Strong disagree, demand for the internet was insatiable, all one had to do to see the future of the internet in the 90s was observe just one school age person using AIM or MSN Messenger.

cryzinger 12 hours ago | parent | prev | next [-]

I'm curious about the "if traffic was billed, it wouldn't have happened" part... are you saying that if traffic had been billed per [unit]byte, there would've been no incentive to build fiber networks?

AnimalMuppet 11 hours ago | parent [-]

No, if traffic were billed rather than free, we would only get traffic that was deemed to be worth the bill. Most spam, for example, has a very low rate of return. If it cost to send - even a little bit - much of it would become unprofitable.

So in that world, we would have fiber, but not (much) international spam.

cryzinger 11 hours ago | parent [-]

Ah, I understand :)

Animats 7 hours ago | parent [-]

The Internet could have worked very differently, with virtual circuits instead of raw datagrams. That's what the telco people wanted. See TP4.[1] Although there's a connectionless TP4 mode, one plan was that you'd only be connectionless within your own organization. If you wanted to talk to the larger world, you'd have to dial up a billed virtual circuit via your telecommunications provider.

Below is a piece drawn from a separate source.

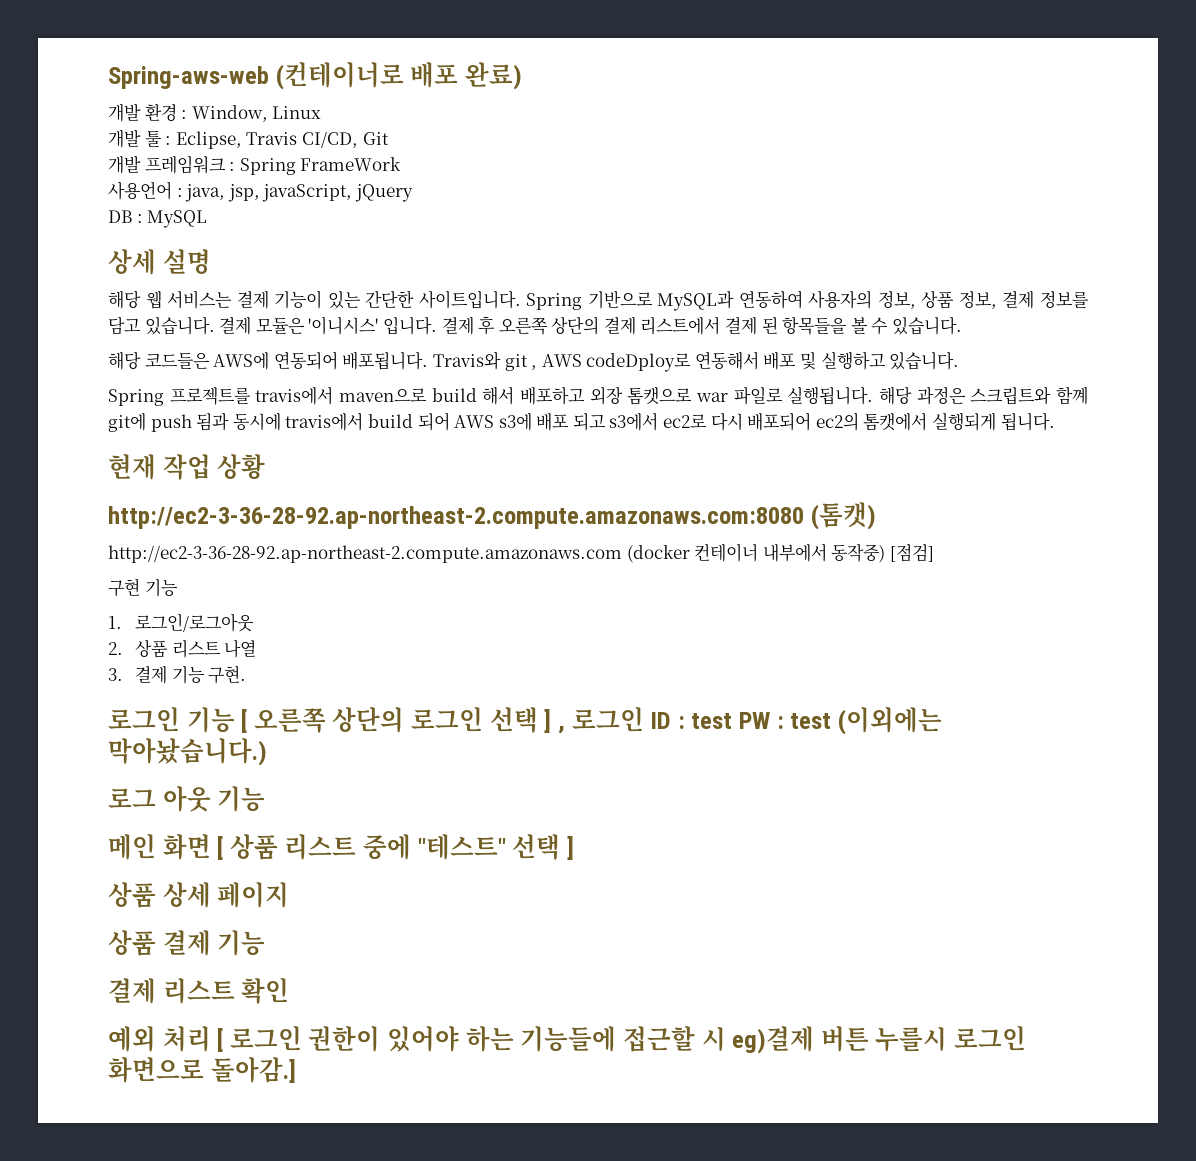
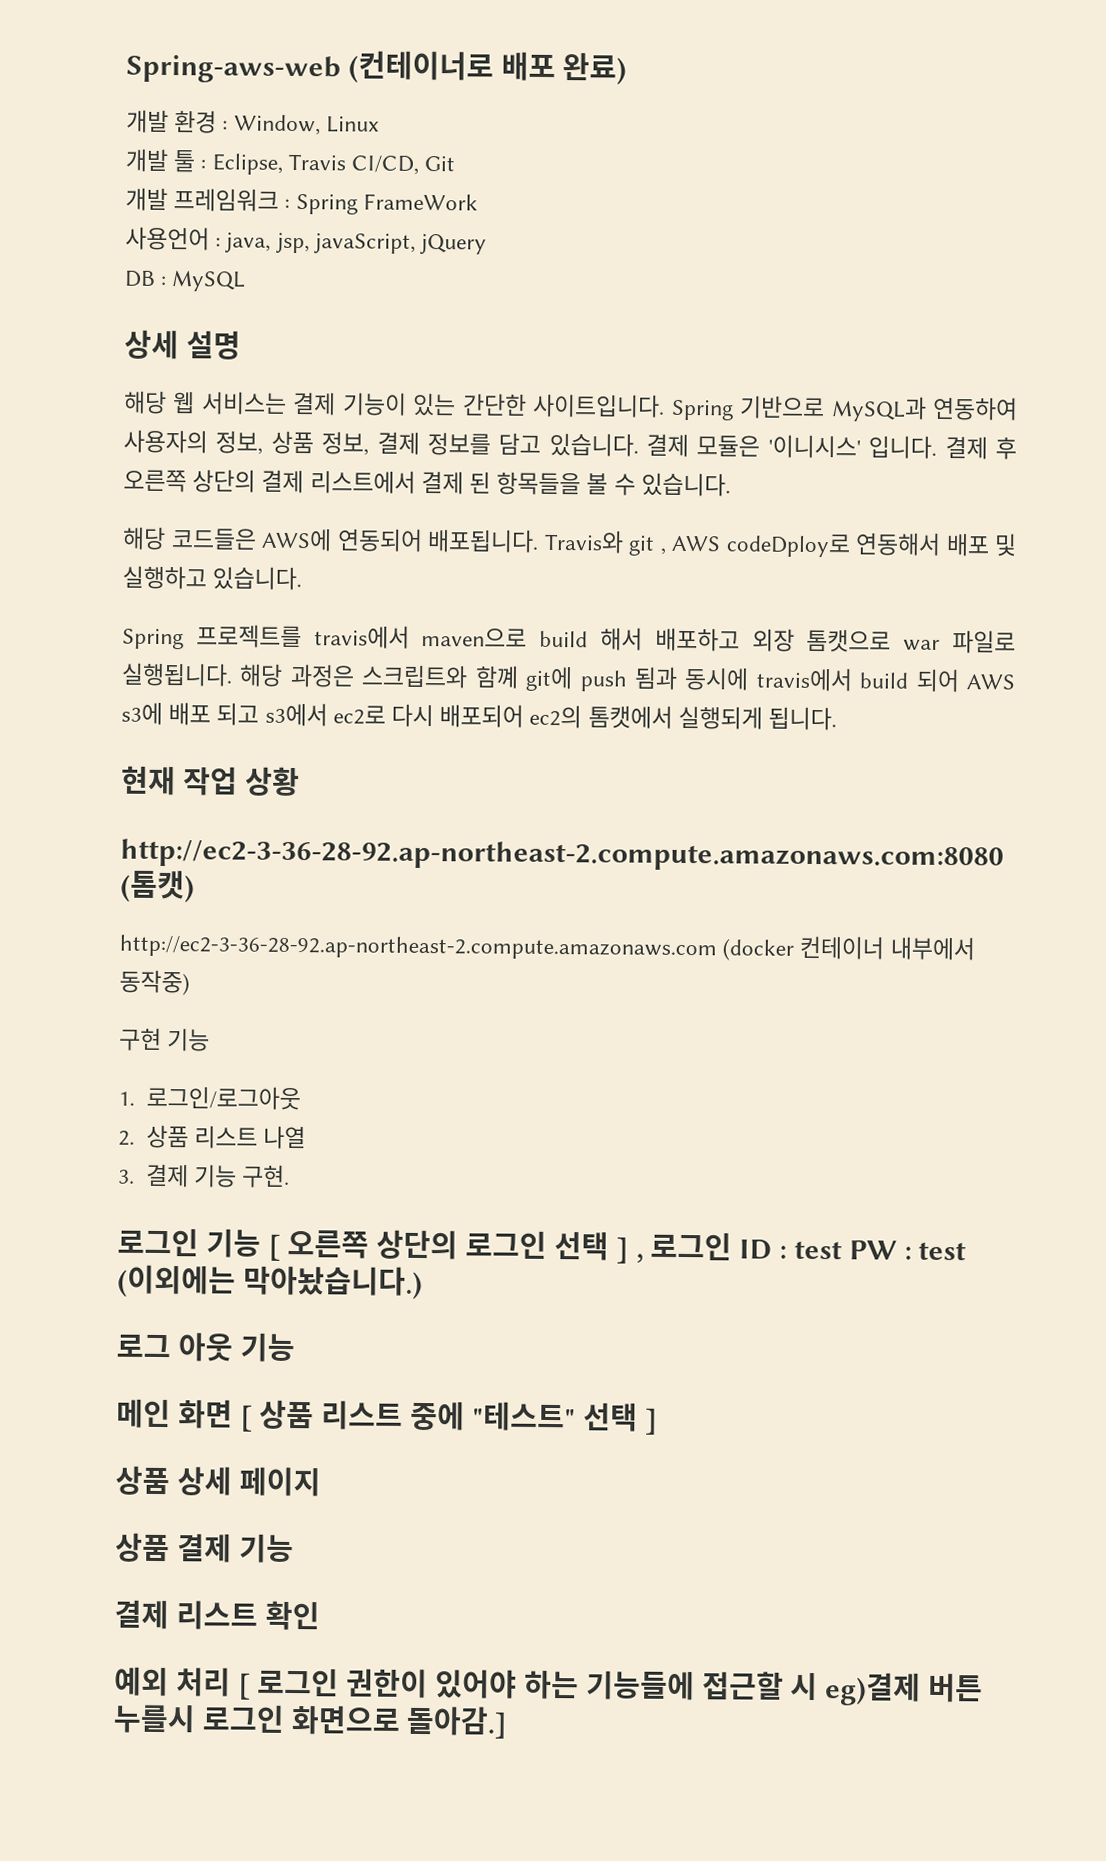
[889,544,934,562] [점검] -> (190, 982) none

Really cheap fiber backbones are make a pure datagram Internet work. We still can't handle congestion in the middle of the network. Congestion has to be forced out to the edges. There was a period in the late 1990s when MAE-EAST and MAE-WEST, the big peering points, routinely went into congestion collapse and only about 30% of packets got through

[1] https://en.wikipedia.org/wiki/Connectionless-mode_Network_Se...

PaulDavisThe1st 12 hours ago | parent | prev [-]

> The Web could have maxed out as a distribution system [...]

thing is, a few of us (mea culpa, sadly) figured out how to use it, even in 94, to sell stuff. the technology even back then was adequate for this.